§ **Available data**
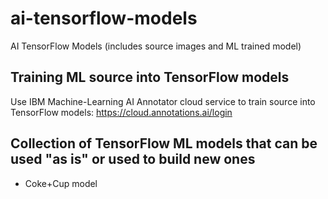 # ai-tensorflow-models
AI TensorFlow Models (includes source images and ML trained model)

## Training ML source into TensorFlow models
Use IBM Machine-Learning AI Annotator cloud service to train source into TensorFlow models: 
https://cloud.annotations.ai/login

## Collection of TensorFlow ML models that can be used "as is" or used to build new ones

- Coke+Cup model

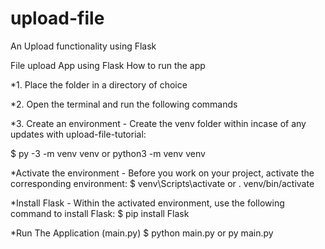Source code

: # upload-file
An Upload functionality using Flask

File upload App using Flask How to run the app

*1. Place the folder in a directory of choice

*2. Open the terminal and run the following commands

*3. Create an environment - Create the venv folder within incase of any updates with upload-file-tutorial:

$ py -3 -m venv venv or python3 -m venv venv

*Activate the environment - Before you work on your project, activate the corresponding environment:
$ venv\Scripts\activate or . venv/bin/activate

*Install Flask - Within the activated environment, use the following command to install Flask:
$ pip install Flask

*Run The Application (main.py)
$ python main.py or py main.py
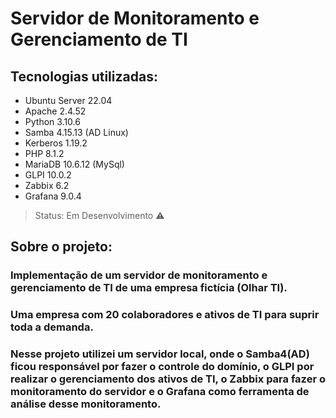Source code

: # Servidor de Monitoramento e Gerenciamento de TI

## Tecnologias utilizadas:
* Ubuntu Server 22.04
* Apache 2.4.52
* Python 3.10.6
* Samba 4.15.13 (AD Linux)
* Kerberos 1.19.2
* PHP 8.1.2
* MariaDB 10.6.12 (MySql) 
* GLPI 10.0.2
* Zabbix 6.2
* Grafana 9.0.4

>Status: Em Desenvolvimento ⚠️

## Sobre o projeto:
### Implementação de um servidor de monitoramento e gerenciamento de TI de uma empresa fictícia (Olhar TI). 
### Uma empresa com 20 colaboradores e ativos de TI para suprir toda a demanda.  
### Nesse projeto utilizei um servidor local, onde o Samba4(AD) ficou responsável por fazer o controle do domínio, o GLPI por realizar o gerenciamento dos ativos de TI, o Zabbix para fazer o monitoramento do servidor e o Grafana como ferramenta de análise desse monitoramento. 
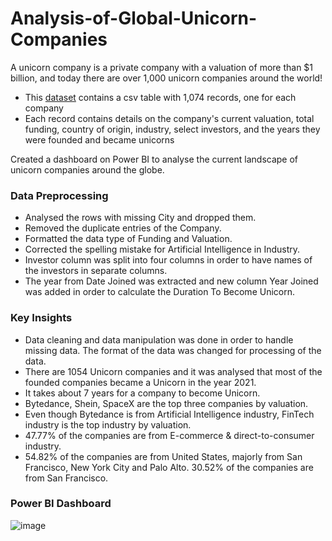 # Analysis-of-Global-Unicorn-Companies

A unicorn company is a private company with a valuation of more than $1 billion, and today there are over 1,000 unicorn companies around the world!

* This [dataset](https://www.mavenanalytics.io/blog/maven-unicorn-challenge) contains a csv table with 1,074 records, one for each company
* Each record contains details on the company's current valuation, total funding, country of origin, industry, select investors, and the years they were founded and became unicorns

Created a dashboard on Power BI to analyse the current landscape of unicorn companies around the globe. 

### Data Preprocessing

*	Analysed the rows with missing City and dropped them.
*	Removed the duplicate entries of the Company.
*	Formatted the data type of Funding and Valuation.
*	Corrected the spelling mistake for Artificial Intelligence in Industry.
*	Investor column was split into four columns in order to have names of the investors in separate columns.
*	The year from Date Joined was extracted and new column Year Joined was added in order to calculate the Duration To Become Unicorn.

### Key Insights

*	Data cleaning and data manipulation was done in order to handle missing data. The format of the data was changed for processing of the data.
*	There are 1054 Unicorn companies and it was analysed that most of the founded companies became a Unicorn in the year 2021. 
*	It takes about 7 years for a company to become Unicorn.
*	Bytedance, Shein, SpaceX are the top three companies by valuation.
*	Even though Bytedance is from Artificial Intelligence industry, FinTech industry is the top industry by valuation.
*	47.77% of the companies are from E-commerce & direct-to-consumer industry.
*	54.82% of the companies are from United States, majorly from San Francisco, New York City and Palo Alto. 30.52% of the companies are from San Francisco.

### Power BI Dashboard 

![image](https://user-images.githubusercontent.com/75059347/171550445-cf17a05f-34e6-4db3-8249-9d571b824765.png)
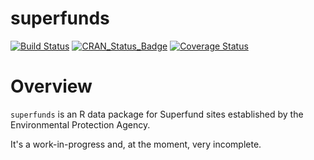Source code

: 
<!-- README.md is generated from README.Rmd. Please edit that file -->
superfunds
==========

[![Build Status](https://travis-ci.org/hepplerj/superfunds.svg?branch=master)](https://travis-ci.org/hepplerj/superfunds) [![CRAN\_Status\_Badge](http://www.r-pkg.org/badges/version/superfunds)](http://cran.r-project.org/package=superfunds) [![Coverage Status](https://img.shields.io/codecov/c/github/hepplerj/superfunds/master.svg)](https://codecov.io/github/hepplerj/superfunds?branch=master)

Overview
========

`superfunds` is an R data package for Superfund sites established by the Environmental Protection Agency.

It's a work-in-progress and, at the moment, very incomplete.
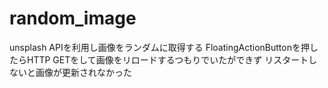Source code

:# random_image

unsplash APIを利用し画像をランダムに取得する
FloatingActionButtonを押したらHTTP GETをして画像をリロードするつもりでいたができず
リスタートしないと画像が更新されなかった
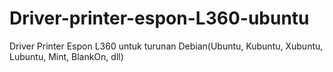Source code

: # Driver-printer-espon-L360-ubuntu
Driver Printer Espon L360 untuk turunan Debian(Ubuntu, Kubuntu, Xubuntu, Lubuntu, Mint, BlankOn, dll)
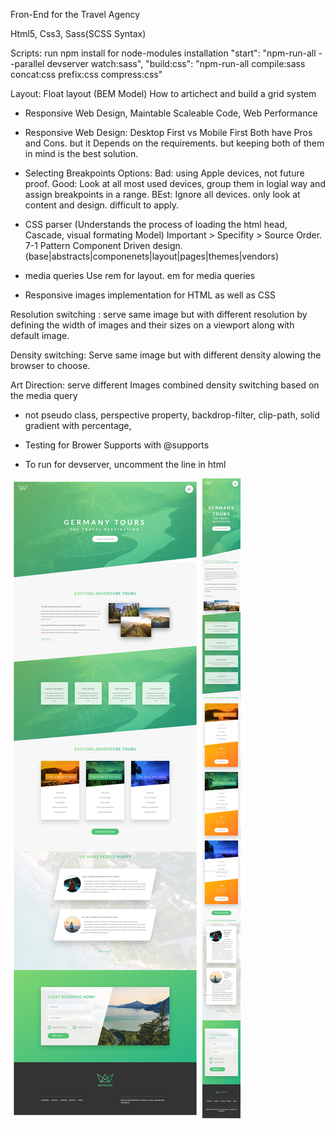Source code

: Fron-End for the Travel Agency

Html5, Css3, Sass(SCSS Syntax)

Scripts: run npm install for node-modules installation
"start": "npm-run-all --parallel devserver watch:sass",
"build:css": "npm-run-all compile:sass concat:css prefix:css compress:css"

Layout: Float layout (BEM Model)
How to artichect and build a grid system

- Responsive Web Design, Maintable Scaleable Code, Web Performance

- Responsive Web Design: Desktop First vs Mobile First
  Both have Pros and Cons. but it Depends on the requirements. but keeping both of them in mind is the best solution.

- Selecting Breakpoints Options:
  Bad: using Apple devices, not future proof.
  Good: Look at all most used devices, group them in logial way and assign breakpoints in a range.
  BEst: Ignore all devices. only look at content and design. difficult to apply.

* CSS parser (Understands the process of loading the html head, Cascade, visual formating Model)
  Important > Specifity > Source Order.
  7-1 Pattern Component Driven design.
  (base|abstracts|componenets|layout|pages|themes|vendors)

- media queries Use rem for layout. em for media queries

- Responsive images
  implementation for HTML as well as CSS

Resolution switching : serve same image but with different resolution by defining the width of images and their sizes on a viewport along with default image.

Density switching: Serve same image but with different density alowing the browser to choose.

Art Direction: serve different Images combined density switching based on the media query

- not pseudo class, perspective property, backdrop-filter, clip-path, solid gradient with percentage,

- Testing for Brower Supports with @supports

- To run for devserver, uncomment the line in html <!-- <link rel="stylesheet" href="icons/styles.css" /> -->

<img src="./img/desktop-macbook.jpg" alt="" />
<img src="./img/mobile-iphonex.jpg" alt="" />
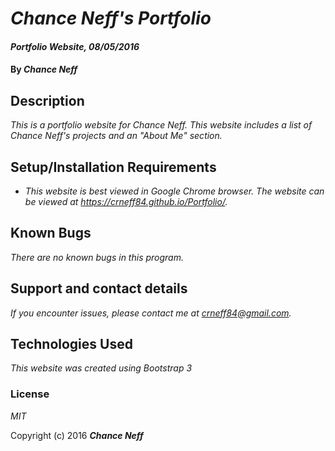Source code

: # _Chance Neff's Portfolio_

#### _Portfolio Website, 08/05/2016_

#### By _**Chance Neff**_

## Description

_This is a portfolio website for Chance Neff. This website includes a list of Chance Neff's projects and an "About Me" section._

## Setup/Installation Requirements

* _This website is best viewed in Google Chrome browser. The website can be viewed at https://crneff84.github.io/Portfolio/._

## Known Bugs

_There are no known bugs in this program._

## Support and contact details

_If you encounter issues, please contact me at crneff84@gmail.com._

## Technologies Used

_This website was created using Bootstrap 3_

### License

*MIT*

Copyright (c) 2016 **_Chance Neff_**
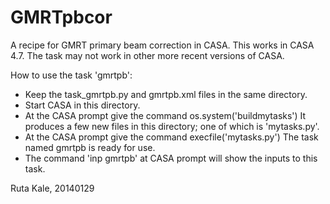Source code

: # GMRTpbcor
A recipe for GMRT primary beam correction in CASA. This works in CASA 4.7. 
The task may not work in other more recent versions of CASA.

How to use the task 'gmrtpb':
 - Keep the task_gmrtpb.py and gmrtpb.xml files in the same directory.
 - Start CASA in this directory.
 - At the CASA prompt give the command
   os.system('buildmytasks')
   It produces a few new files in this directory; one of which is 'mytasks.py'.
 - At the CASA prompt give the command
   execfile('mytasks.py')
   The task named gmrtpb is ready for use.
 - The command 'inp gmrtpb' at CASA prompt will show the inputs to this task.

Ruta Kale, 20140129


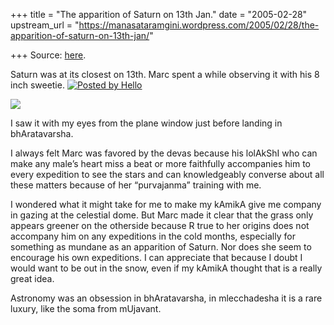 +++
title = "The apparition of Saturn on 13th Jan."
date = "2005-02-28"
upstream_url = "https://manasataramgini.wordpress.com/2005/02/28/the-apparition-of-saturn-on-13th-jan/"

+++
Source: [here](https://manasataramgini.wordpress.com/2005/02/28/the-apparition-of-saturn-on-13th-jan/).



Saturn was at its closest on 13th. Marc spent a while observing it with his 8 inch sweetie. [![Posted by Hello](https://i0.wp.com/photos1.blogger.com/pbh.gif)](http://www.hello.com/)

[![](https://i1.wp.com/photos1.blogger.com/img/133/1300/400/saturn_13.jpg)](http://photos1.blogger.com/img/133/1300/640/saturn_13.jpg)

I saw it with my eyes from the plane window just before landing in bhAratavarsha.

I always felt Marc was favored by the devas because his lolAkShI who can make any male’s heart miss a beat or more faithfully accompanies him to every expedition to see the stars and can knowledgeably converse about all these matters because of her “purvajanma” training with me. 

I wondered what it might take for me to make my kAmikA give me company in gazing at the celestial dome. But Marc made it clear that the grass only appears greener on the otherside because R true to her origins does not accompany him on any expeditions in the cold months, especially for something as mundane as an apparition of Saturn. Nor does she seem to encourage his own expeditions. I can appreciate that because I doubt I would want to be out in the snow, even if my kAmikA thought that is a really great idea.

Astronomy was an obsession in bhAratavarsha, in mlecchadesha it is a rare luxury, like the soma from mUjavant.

§ **What is being asked**
Extract from the data every line where "have" shows up.

§ **Exercise answer**
*	Investor column was split into four columns in order to have names of the investors in separate columns.
  Both have Pros and Cons. but it Depends on the requirements. but keeping both of them in mind is the best solution.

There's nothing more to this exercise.